新宿御苑方面に歩いていき、かなり古いマンションに慣れた様子で入っていきます。旦那様は全く後ろを気にしないというか、周りすらあまり見えていないようでしたので、私達も一緒のエレベーターに乗ってしまいました。探偵だとバレないために、コンビニの買い物袋に牛乳と食パンと卵パックを入れたものを持ち、住人を装っていましたが、旦那様は全く私達のことが視界に入っていません。おそらく、音楽に夢中になって周りがほとんど見えなくなってしまうのでしょう。旦那様が入った部屋を特定し、建物外から望遠レンズのカメラをセットし、見張りを続けます。

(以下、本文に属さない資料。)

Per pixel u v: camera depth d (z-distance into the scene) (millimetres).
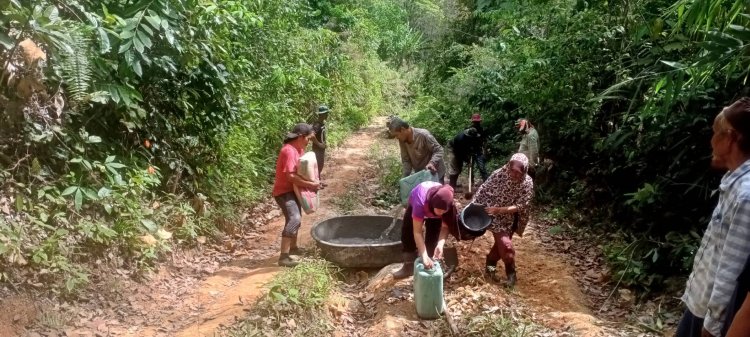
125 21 4617
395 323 4703
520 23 11586
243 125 8914
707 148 5871
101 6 5180
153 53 5816
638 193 6055
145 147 6719
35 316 4426
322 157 9234
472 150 9359
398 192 9555
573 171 9320
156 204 6336
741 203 2363
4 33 4039
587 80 8547
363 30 20703
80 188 5094
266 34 11328
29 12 4020
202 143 7773
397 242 5848
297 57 13102
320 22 19688
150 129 6824
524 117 10906
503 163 10852
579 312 5207
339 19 20266
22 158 5148
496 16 13836
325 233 6453
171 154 7113
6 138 5176
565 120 9039
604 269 6367
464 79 13703
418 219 4965
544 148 9648
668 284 5492
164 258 5973
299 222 6172
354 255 5766
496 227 5512
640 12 7148
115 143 6414
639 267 5773
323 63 15680
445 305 4941
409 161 6598
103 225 5391
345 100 17797
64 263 4805
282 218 8312
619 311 5398
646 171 6949
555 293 5590
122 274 5355
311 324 4688
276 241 7285
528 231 7730
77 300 4836
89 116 6168
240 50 9164
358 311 5184
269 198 9234
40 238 4953
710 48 4086
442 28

それから1時間が経過した21時に、20代後半くらいに見える黒髪の女性が部屋に入っていきます。スリム体型ながらグラマラスで、依頼者である奥様・幸子さんにどこか似ています。15分くらいすると、女性と旦那様が手をつないで出てきました。彼女はデニム+Tシャツに、グレーのパーカーを羽織っています。間近で見て感じたのは、彼女には幸子さんの持つ清潔感みたいのものがなく、どこか夜の職業の香りがすることです。
2人は近くのイタリアンバルに入ると、赤ワインとビールを頼み、ビールをチェイサーのようにして赤ワインを飲み、タバコを吸い続けていました。旦那様は楽しそうに笑っており、会話を聞くと、彼女のほうから逆ナンされて2か月前から交際をしているようでした。
旦那様は彼女の手を握ったり、肩を抱いたり、髪の毛の匂いを嗅いだりしていました。さらに会話を聞くと、彼女はコールセンターでの派遣社員を本業にしながら、パパ活のようなことをしてお金を稼いでいるようでした。
「今日はアイツが来ない」と女性が言うので、これは泊りになると確信。お店から出てきたのは23時を回っていたでしょうか。その帰り道、旦那様は強引に彼女の腕を引っ張り、物陰で抱きしめます。それから、大きくて骨ばっている手で、彼女の顔を挟んでキスをしています。ちょっと強引な感じもまた、旦那様のワイルドな魅力を増幅。この2人も美男美女だから、ドラマのワンシーンを見ているかのようでした。その後は彼女の家に帰って、お泊り。翌日8時30分に女性と一緒に出てきて、仲良く出勤していました。
その後、“この日は怪しい”という日を、全部で3回調査しましたが、いつもこのパターンでした。
「旦那様はクロでした」と依頼者・幸子さんに事前に伝えたところ、「わかっていたとはいえ、私はショックで報告書が見られませんので、兄達に行ってもらいます」とのこと。
2人のお兄様と元彼の男性が、私達の事務所にいらっしゃいました。3人とも清潔感と正義感があるスポーツマン、という雰囲気。幸子さんがその真逆のタイプである旦那様に魅かれた理由が、なんとなくわかりました。
「ありがとうございます。これで妹の幸子を離婚させることができます。それにつけても、なんだコイツは。こんな下品な女と浮気しやがって」と言い捨てて帰っていきました。
2人のお兄様も、元彼も「旦那様は離婚に渋る」と確信していたようですが、旦那様は“待っていました”とばかりに、離婚に応じたそうです。幸子さんは離婚届を提出するときに、私に連絡をくださいました。
「証拠のおかげで私の整理もつき、離婚届を出してきました。夫と話し合いをしたときに“あなたは、キレイだけど、つまらないんだもん”と何度も言われました。人生、受け身だとダメなんですね。言われてみれば、自分から夫に話しかけたり、どこかに誘ったりしたことがなかったように思います。明日から会社を休んで、どこか旅に出ようと思っています」
今回の調査費は45万円です。

別れ話の最中、旦那様は今まで家では吸わなかったタバコをひっきりなしに吸っていた。それを見て、幸子さんは離婚を確信したという。
※本連載はプライバシーに配慮し、体験内容を変えない程度に一部書き換えています。